Definition
A flight plan filed using the International Civil Aviation Organization (ICAO) format, which uses standardized fields and equipment codes to describe a flight, its route, and the aircraft's navigation, communication, and surveillance capabilities. It is required for international flights and is increasingly used for domestic IFR flights in the United States, particularly when filing RNAV or PBN procedures that depend on specific equipment qualifications.
Plain English
A flight plan written in the international standard format. It uses set codes to tell air traffic control exactly what your aircraft can do — what kind of navigation, radios, and tracking equipment you have on board.
Context Anchor
You encounter this when filing a flight plan, especially for instrument flying or when the route includes area navigation procedures.
Derivation
ICAO is the United Nations agency that sets worldwide aviation standards.
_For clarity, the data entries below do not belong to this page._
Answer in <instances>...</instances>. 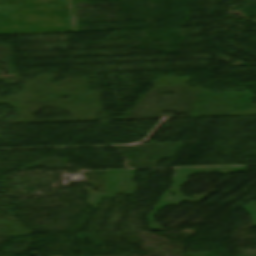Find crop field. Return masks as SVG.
Here are the masks:
<instances>
[{
  "label": "crop field",
  "mask_w": 256,
  "mask_h": 256,
  "mask_svg": "<svg viewBox=\"0 0 256 256\" xmlns=\"http://www.w3.org/2000/svg\"><path fill=\"white\" fill-rule=\"evenodd\" d=\"M76 32L70 0H0V36Z\"/></svg>",
  "instance_id": "obj_1"
}]
</instances>
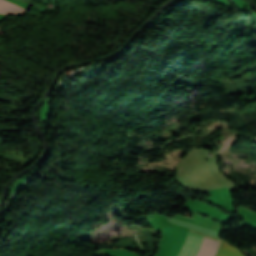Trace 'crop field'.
I'll return each instance as SVG.
<instances>
[{
    "instance_id": "crop-field-1",
    "label": "crop field",
    "mask_w": 256,
    "mask_h": 256,
    "mask_svg": "<svg viewBox=\"0 0 256 256\" xmlns=\"http://www.w3.org/2000/svg\"><path fill=\"white\" fill-rule=\"evenodd\" d=\"M208 240V238L189 232L186 242L181 252L177 256H202L205 251ZM218 243V241L210 239L203 256H213Z\"/></svg>"
},
{
    "instance_id": "crop-field-2",
    "label": "crop field",
    "mask_w": 256,
    "mask_h": 256,
    "mask_svg": "<svg viewBox=\"0 0 256 256\" xmlns=\"http://www.w3.org/2000/svg\"><path fill=\"white\" fill-rule=\"evenodd\" d=\"M25 9V8H24ZM5 0H0V14L19 15L25 10Z\"/></svg>"
},
{
    "instance_id": "crop-field-3",
    "label": "crop field",
    "mask_w": 256,
    "mask_h": 256,
    "mask_svg": "<svg viewBox=\"0 0 256 256\" xmlns=\"http://www.w3.org/2000/svg\"><path fill=\"white\" fill-rule=\"evenodd\" d=\"M215 256H243L235 247L222 241Z\"/></svg>"
}]
</instances>
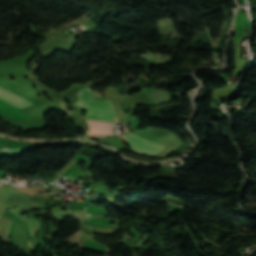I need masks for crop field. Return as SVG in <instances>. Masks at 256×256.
I'll return each mask as SVG.
<instances>
[{"instance_id":"3","label":"crop field","mask_w":256,"mask_h":256,"mask_svg":"<svg viewBox=\"0 0 256 256\" xmlns=\"http://www.w3.org/2000/svg\"><path fill=\"white\" fill-rule=\"evenodd\" d=\"M0 99L21 109L33 103L0 89Z\"/></svg>"},{"instance_id":"1","label":"crop field","mask_w":256,"mask_h":256,"mask_svg":"<svg viewBox=\"0 0 256 256\" xmlns=\"http://www.w3.org/2000/svg\"><path fill=\"white\" fill-rule=\"evenodd\" d=\"M94 97L100 96L90 92L89 88H83L78 92L79 101L75 103L89 109L84 115L88 118L98 121L114 122L116 116L111 102L109 100L94 101L90 99Z\"/></svg>"},{"instance_id":"2","label":"crop field","mask_w":256,"mask_h":256,"mask_svg":"<svg viewBox=\"0 0 256 256\" xmlns=\"http://www.w3.org/2000/svg\"><path fill=\"white\" fill-rule=\"evenodd\" d=\"M120 137L129 141L133 152L145 155H152L158 153L160 150L164 148L152 141L140 138L134 134H126Z\"/></svg>"}]
</instances>
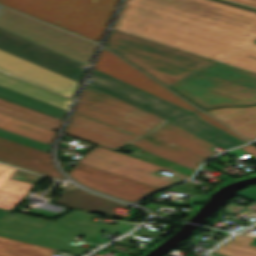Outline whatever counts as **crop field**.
Here are the masks:
<instances>
[{
	"mask_svg": "<svg viewBox=\"0 0 256 256\" xmlns=\"http://www.w3.org/2000/svg\"><path fill=\"white\" fill-rule=\"evenodd\" d=\"M112 29L217 61L256 41V12L215 0H125Z\"/></svg>",
	"mask_w": 256,
	"mask_h": 256,
	"instance_id": "obj_1",
	"label": "crop field"
},
{
	"mask_svg": "<svg viewBox=\"0 0 256 256\" xmlns=\"http://www.w3.org/2000/svg\"><path fill=\"white\" fill-rule=\"evenodd\" d=\"M164 120L87 86L66 134L114 151L129 143L192 170L216 154L217 146L168 120L132 142Z\"/></svg>",
	"mask_w": 256,
	"mask_h": 256,
	"instance_id": "obj_2",
	"label": "crop field"
},
{
	"mask_svg": "<svg viewBox=\"0 0 256 256\" xmlns=\"http://www.w3.org/2000/svg\"><path fill=\"white\" fill-rule=\"evenodd\" d=\"M90 217V213L76 211L53 223L19 214H8L0 221V236L81 255L88 249L67 244L76 236L81 235L86 241L100 244L101 242L90 240L98 232L122 234L134 225L122 222L116 226L97 223L88 220Z\"/></svg>",
	"mask_w": 256,
	"mask_h": 256,
	"instance_id": "obj_3",
	"label": "crop field"
},
{
	"mask_svg": "<svg viewBox=\"0 0 256 256\" xmlns=\"http://www.w3.org/2000/svg\"><path fill=\"white\" fill-rule=\"evenodd\" d=\"M117 1L0 0V4L99 42Z\"/></svg>",
	"mask_w": 256,
	"mask_h": 256,
	"instance_id": "obj_4",
	"label": "crop field"
},
{
	"mask_svg": "<svg viewBox=\"0 0 256 256\" xmlns=\"http://www.w3.org/2000/svg\"><path fill=\"white\" fill-rule=\"evenodd\" d=\"M171 87L204 109L256 104V74L221 63Z\"/></svg>",
	"mask_w": 256,
	"mask_h": 256,
	"instance_id": "obj_5",
	"label": "crop field"
},
{
	"mask_svg": "<svg viewBox=\"0 0 256 256\" xmlns=\"http://www.w3.org/2000/svg\"><path fill=\"white\" fill-rule=\"evenodd\" d=\"M86 85L168 119L224 149L244 144L234 137L200 120L194 113L95 69H93Z\"/></svg>",
	"mask_w": 256,
	"mask_h": 256,
	"instance_id": "obj_6",
	"label": "crop field"
},
{
	"mask_svg": "<svg viewBox=\"0 0 256 256\" xmlns=\"http://www.w3.org/2000/svg\"><path fill=\"white\" fill-rule=\"evenodd\" d=\"M105 46L166 85L215 62L113 30Z\"/></svg>",
	"mask_w": 256,
	"mask_h": 256,
	"instance_id": "obj_7",
	"label": "crop field"
},
{
	"mask_svg": "<svg viewBox=\"0 0 256 256\" xmlns=\"http://www.w3.org/2000/svg\"><path fill=\"white\" fill-rule=\"evenodd\" d=\"M0 28L88 65L97 44L0 7Z\"/></svg>",
	"mask_w": 256,
	"mask_h": 256,
	"instance_id": "obj_8",
	"label": "crop field"
},
{
	"mask_svg": "<svg viewBox=\"0 0 256 256\" xmlns=\"http://www.w3.org/2000/svg\"><path fill=\"white\" fill-rule=\"evenodd\" d=\"M94 68L135 87H138L144 91H147L153 95L163 98L169 102H172L178 106H181L191 112H194L200 119L210 123L211 125L223 130L224 132L245 143L247 142L105 49L102 50Z\"/></svg>",
	"mask_w": 256,
	"mask_h": 256,
	"instance_id": "obj_9",
	"label": "crop field"
},
{
	"mask_svg": "<svg viewBox=\"0 0 256 256\" xmlns=\"http://www.w3.org/2000/svg\"><path fill=\"white\" fill-rule=\"evenodd\" d=\"M0 49L43 66L66 77L81 81L86 66L0 29Z\"/></svg>",
	"mask_w": 256,
	"mask_h": 256,
	"instance_id": "obj_10",
	"label": "crop field"
},
{
	"mask_svg": "<svg viewBox=\"0 0 256 256\" xmlns=\"http://www.w3.org/2000/svg\"><path fill=\"white\" fill-rule=\"evenodd\" d=\"M78 182L103 193L131 202L156 189L130 179L109 174L81 164L68 173Z\"/></svg>",
	"mask_w": 256,
	"mask_h": 256,
	"instance_id": "obj_11",
	"label": "crop field"
},
{
	"mask_svg": "<svg viewBox=\"0 0 256 256\" xmlns=\"http://www.w3.org/2000/svg\"><path fill=\"white\" fill-rule=\"evenodd\" d=\"M0 70L73 97L78 82L0 50Z\"/></svg>",
	"mask_w": 256,
	"mask_h": 256,
	"instance_id": "obj_12",
	"label": "crop field"
},
{
	"mask_svg": "<svg viewBox=\"0 0 256 256\" xmlns=\"http://www.w3.org/2000/svg\"><path fill=\"white\" fill-rule=\"evenodd\" d=\"M0 160L65 179L53 166L50 154L0 138Z\"/></svg>",
	"mask_w": 256,
	"mask_h": 256,
	"instance_id": "obj_13",
	"label": "crop field"
},
{
	"mask_svg": "<svg viewBox=\"0 0 256 256\" xmlns=\"http://www.w3.org/2000/svg\"><path fill=\"white\" fill-rule=\"evenodd\" d=\"M75 162H79L81 164H84L90 167H94L106 172H110L116 175L130 178V179H133L151 186H155L158 188L178 182V180H166L150 172L142 171V170H139L130 166L122 165V164H116V163L92 158L86 155L77 159Z\"/></svg>",
	"mask_w": 256,
	"mask_h": 256,
	"instance_id": "obj_14",
	"label": "crop field"
},
{
	"mask_svg": "<svg viewBox=\"0 0 256 256\" xmlns=\"http://www.w3.org/2000/svg\"><path fill=\"white\" fill-rule=\"evenodd\" d=\"M207 112L249 140L256 138V106L225 107Z\"/></svg>",
	"mask_w": 256,
	"mask_h": 256,
	"instance_id": "obj_15",
	"label": "crop field"
},
{
	"mask_svg": "<svg viewBox=\"0 0 256 256\" xmlns=\"http://www.w3.org/2000/svg\"><path fill=\"white\" fill-rule=\"evenodd\" d=\"M55 202L76 208L79 207L86 211H100L109 216H114L117 213L114 212V208L119 206L127 209L128 206L114 202L112 200L102 198L96 195H92L80 188H76L72 192H61V196L58 197Z\"/></svg>",
	"mask_w": 256,
	"mask_h": 256,
	"instance_id": "obj_16",
	"label": "crop field"
},
{
	"mask_svg": "<svg viewBox=\"0 0 256 256\" xmlns=\"http://www.w3.org/2000/svg\"><path fill=\"white\" fill-rule=\"evenodd\" d=\"M15 169L0 165V209L11 211L34 187L33 184L10 179Z\"/></svg>",
	"mask_w": 256,
	"mask_h": 256,
	"instance_id": "obj_17",
	"label": "crop field"
},
{
	"mask_svg": "<svg viewBox=\"0 0 256 256\" xmlns=\"http://www.w3.org/2000/svg\"><path fill=\"white\" fill-rule=\"evenodd\" d=\"M0 85L68 109L71 99L0 72Z\"/></svg>",
	"mask_w": 256,
	"mask_h": 256,
	"instance_id": "obj_18",
	"label": "crop field"
},
{
	"mask_svg": "<svg viewBox=\"0 0 256 256\" xmlns=\"http://www.w3.org/2000/svg\"><path fill=\"white\" fill-rule=\"evenodd\" d=\"M0 98L61 120L67 111L61 107L52 105L50 103L41 101L39 99L30 97L3 86H0Z\"/></svg>",
	"mask_w": 256,
	"mask_h": 256,
	"instance_id": "obj_19",
	"label": "crop field"
},
{
	"mask_svg": "<svg viewBox=\"0 0 256 256\" xmlns=\"http://www.w3.org/2000/svg\"><path fill=\"white\" fill-rule=\"evenodd\" d=\"M0 127L50 144L57 133L2 113H0Z\"/></svg>",
	"mask_w": 256,
	"mask_h": 256,
	"instance_id": "obj_20",
	"label": "crop field"
},
{
	"mask_svg": "<svg viewBox=\"0 0 256 256\" xmlns=\"http://www.w3.org/2000/svg\"><path fill=\"white\" fill-rule=\"evenodd\" d=\"M86 155L104 159V160H108V161H112V162L130 165V166H133V167H136L139 169H143V170H147L150 172H154L158 169L166 170V171L176 174L175 177H177L181 180L188 177L186 175H183L178 172L169 170L167 168L158 166L156 164H153V163L141 160V159H137V158H134V157H131L128 155L120 154V153L108 150V149L100 147V146H98V147L94 148L93 150H91L90 152L86 153Z\"/></svg>",
	"mask_w": 256,
	"mask_h": 256,
	"instance_id": "obj_21",
	"label": "crop field"
},
{
	"mask_svg": "<svg viewBox=\"0 0 256 256\" xmlns=\"http://www.w3.org/2000/svg\"><path fill=\"white\" fill-rule=\"evenodd\" d=\"M0 112L35 123L37 125L60 131L62 122L61 120L49 117L47 115L29 110L19 105L10 103L0 99Z\"/></svg>",
	"mask_w": 256,
	"mask_h": 256,
	"instance_id": "obj_22",
	"label": "crop field"
},
{
	"mask_svg": "<svg viewBox=\"0 0 256 256\" xmlns=\"http://www.w3.org/2000/svg\"><path fill=\"white\" fill-rule=\"evenodd\" d=\"M54 250L0 237V256H52Z\"/></svg>",
	"mask_w": 256,
	"mask_h": 256,
	"instance_id": "obj_23",
	"label": "crop field"
},
{
	"mask_svg": "<svg viewBox=\"0 0 256 256\" xmlns=\"http://www.w3.org/2000/svg\"><path fill=\"white\" fill-rule=\"evenodd\" d=\"M253 237L238 235L214 252L228 256H256V246L249 245Z\"/></svg>",
	"mask_w": 256,
	"mask_h": 256,
	"instance_id": "obj_24",
	"label": "crop field"
},
{
	"mask_svg": "<svg viewBox=\"0 0 256 256\" xmlns=\"http://www.w3.org/2000/svg\"><path fill=\"white\" fill-rule=\"evenodd\" d=\"M219 62L256 73V43Z\"/></svg>",
	"mask_w": 256,
	"mask_h": 256,
	"instance_id": "obj_25",
	"label": "crop field"
},
{
	"mask_svg": "<svg viewBox=\"0 0 256 256\" xmlns=\"http://www.w3.org/2000/svg\"><path fill=\"white\" fill-rule=\"evenodd\" d=\"M0 137L47 153H49L51 148L50 144L40 142L4 129H0Z\"/></svg>",
	"mask_w": 256,
	"mask_h": 256,
	"instance_id": "obj_26",
	"label": "crop field"
},
{
	"mask_svg": "<svg viewBox=\"0 0 256 256\" xmlns=\"http://www.w3.org/2000/svg\"><path fill=\"white\" fill-rule=\"evenodd\" d=\"M238 195L256 201V187L244 190Z\"/></svg>",
	"mask_w": 256,
	"mask_h": 256,
	"instance_id": "obj_27",
	"label": "crop field"
},
{
	"mask_svg": "<svg viewBox=\"0 0 256 256\" xmlns=\"http://www.w3.org/2000/svg\"><path fill=\"white\" fill-rule=\"evenodd\" d=\"M137 233L150 235V236H154V237H158V238H161L163 235H165L164 233L152 232V231H147V230H143V229L138 230Z\"/></svg>",
	"mask_w": 256,
	"mask_h": 256,
	"instance_id": "obj_28",
	"label": "crop field"
},
{
	"mask_svg": "<svg viewBox=\"0 0 256 256\" xmlns=\"http://www.w3.org/2000/svg\"><path fill=\"white\" fill-rule=\"evenodd\" d=\"M174 189V188H173ZM191 193V192H190ZM192 194H194V196H193V198L192 199H190V200H188L187 202H191V203H200V202H202L204 199H205V197L206 196H200V195H197V194H195V193H192Z\"/></svg>",
	"mask_w": 256,
	"mask_h": 256,
	"instance_id": "obj_29",
	"label": "crop field"
},
{
	"mask_svg": "<svg viewBox=\"0 0 256 256\" xmlns=\"http://www.w3.org/2000/svg\"><path fill=\"white\" fill-rule=\"evenodd\" d=\"M242 149H244L245 151L249 152L250 154L256 157V147L253 146L252 144L242 147Z\"/></svg>",
	"mask_w": 256,
	"mask_h": 256,
	"instance_id": "obj_30",
	"label": "crop field"
},
{
	"mask_svg": "<svg viewBox=\"0 0 256 256\" xmlns=\"http://www.w3.org/2000/svg\"><path fill=\"white\" fill-rule=\"evenodd\" d=\"M232 1L240 2V3H244V4H248L256 7V0H232Z\"/></svg>",
	"mask_w": 256,
	"mask_h": 256,
	"instance_id": "obj_31",
	"label": "crop field"
},
{
	"mask_svg": "<svg viewBox=\"0 0 256 256\" xmlns=\"http://www.w3.org/2000/svg\"><path fill=\"white\" fill-rule=\"evenodd\" d=\"M213 232L221 233V234H224V235H227V234H228V233H226V232H223V231H217V230H214Z\"/></svg>",
	"mask_w": 256,
	"mask_h": 256,
	"instance_id": "obj_32",
	"label": "crop field"
},
{
	"mask_svg": "<svg viewBox=\"0 0 256 256\" xmlns=\"http://www.w3.org/2000/svg\"><path fill=\"white\" fill-rule=\"evenodd\" d=\"M210 255L211 256H223V255H220V254H217V253H214V252H212Z\"/></svg>",
	"mask_w": 256,
	"mask_h": 256,
	"instance_id": "obj_33",
	"label": "crop field"
},
{
	"mask_svg": "<svg viewBox=\"0 0 256 256\" xmlns=\"http://www.w3.org/2000/svg\"><path fill=\"white\" fill-rule=\"evenodd\" d=\"M6 212V210H0V216L3 215Z\"/></svg>",
	"mask_w": 256,
	"mask_h": 256,
	"instance_id": "obj_34",
	"label": "crop field"
},
{
	"mask_svg": "<svg viewBox=\"0 0 256 256\" xmlns=\"http://www.w3.org/2000/svg\"><path fill=\"white\" fill-rule=\"evenodd\" d=\"M256 143V142H255Z\"/></svg>",
	"mask_w": 256,
	"mask_h": 256,
	"instance_id": "obj_35",
	"label": "crop field"
}]
</instances>
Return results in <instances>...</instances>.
The 'ICAO flight plan' is simply the version of the flight plan form that follows those international standards, so a flight plan filed in one country can be read and understood by controllers in another.
Why Pilots Care
Required for international operations and ensures the flight plan is accepted without translation errors by controllers outside the United States.
Intuition Check
Do not read “ICAO flight plan” as a flight plan sent to ICAO. It means a flight plan written in the ICAO standard format.
Example Sentence 1
Before departure, the pilot filed an ICAO flight plan listing the aircraft's RNAV and GPS capability so that ATC could issue the RNAV departure procedure.
Example Sentence 2
Because the destination was in Canada, the dispatcher used the ICAO flight plan format instead of the domestic form.